In un 7 dicembre qualunque un gruppo di archesi, con a capo un cantastorie e accompagnato dalla banda del paese, si sarebbe radunato, a mezzanotte in punto, davanti alla Chiesa di Santa Maria dell’Olmo. Per il consueto saluto alla Madonna. Poi il corteo si sarebbe incamminato nel borgo percorrendo le vie centrali e portando il “buongiorno” a tutti i compaesani. Ogni famiglia, la notte della Concezione, viene salutata con una piccola composizione in rima, scritta e recitata dallo stornellatore. I versi sono seguiti da un originale ritornello intonato dai bandisti. Suonato a ripetizione, dopo ogni singola battuta del cantastorie. La tradizione, che è stata tramandata nel tempo in modo orale, pare che affondi le sue radici nella metà dell’Ottocento con una finalità esclusivamente religiosa, nata dalla devozione alla Vergine di un cittadino archese. Che ogni anno insieme alla sua famiglia offriva il saluto alla Madonna per averlo salvato da un grave pericolo. Ma questo rituale non passò inosservato in paese tant’è che la notte della Concezione fu, anno dopo anno, sempre più affollata. Sebbene non si hanno certezze sulla data del passaggio dal rituale religioso a quello prevalentemente laico, si racconta che quel primo cantastorie (Tumasse de lu Baleije), vedendo così tanta partecipazione, decise di affiancare ben presto al saluto alla Madonna quello ai suoi compaesani. E da qui iniziarono le rime, le battute, gli sfottò e tutto ciò di più esilarante che una tradizione così particolare possa avere. I cantastorie nel tempo furono diversi. Dopo il figlio e il nipote di quel famoso ‘Tumasse’, i giullari timonieri del rito furono Francesco Lannutti (Ciccheccille), del quale ancora oggi si narra in paese per il suo sarcasmo e la sua piccante vena creativa, Pierino Pomilio e Cornelio Sirolli.
L’attuale cantastorie è Nicola Di Biase che dieci anni fa, appena diciottenne, spinto dai suoi amici, decise di buttarsi nell’avventura. «Ho iniziato un po’ per scherzo, un po’ perché tante persone hanno visto in me le caratteristiche per poter ricoprire questo ruolo – spiega Nicola che è maestro di musica e stimato cultore della tradizione. Anche per questa edizione avrebbe iniziato a lavorare alle battute circa tre settimane prima, raccogliendole nel suo diario annuale, perché adesso la tradizione è scritta, e come ogni anno si sarebbe incamminato insieme alla banda del paese e a un nutrito gruppo di giovani nell’antico borgo. «Le battute – spiega Nicola – vengono composte in rima baciata. Devono obbligatoriamente seguire una linea melodica che entra in simbiosi con la risposta musicale della banda. In quanto alla fine di ogni piccola filastrocca il complesso bandistico risponde con un ritornello che è sempre lo stesso».

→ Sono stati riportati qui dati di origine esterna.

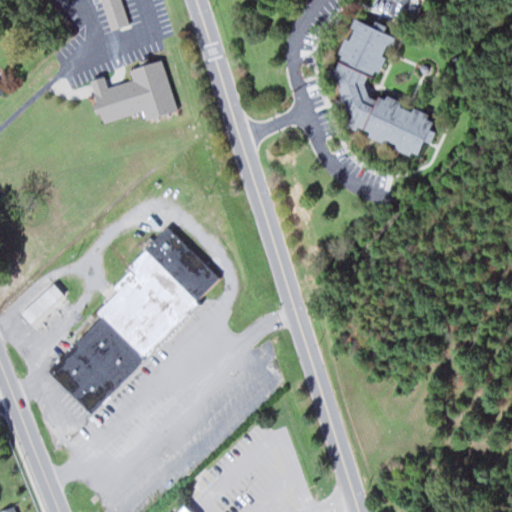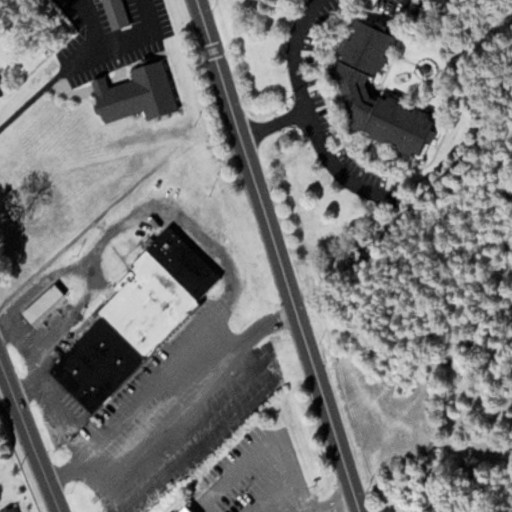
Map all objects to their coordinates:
building: (114, 13)
road: (293, 54)
building: (0, 91)
building: (374, 91)
road: (271, 126)
road: (329, 162)
road: (278, 255)
building: (40, 304)
building: (124, 332)
road: (3, 388)
road: (27, 440)
building: (10, 509)
building: (183, 509)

A portare avanti questo rituale, insieme a Nicola, c’è anche il Complesso Bandistico Città di Archi. Un gruppo di giovani musicisti che hanno sposato appieno la consuetudine e che quest’anno hanno deciso insieme a Nicola di dare comunque un segno di continuità con la realizzazione di un piccolo filmato video che sarà condiviso sui social. Il ruolo del resto della popolazione nell’usanza non è da meno. Molti si uniscono al corteo partecipando in prima persona alla festa, alcuni attendono dietro la finestra ansiosi di ascoltare il saluto che li vede come protagonisti. Altri allestiscono durante il percorso veri e propri punti ristoro per gli stornellatori, con dolci rigorosamente fatti in casa, salumi e, per combattere il freddo, l’immancabile vino rosso. «Una della particolarità di questa tradizione è che, essendo ora scritta, è diventata memoria storica – commenta il giovane cantastorie – se tra vent’anni vorremmo sapere cos’è accaduto in paese nel 2019, per esempio, basterà rileggere il diario della notte della Concezione di quell’anno per venire a conoscenza di tutti i fatti degli archesi o anche solo per rispolverare la nostra memoria». Un po’ come dire “ridendo e scherzando, scriviamo la storia”.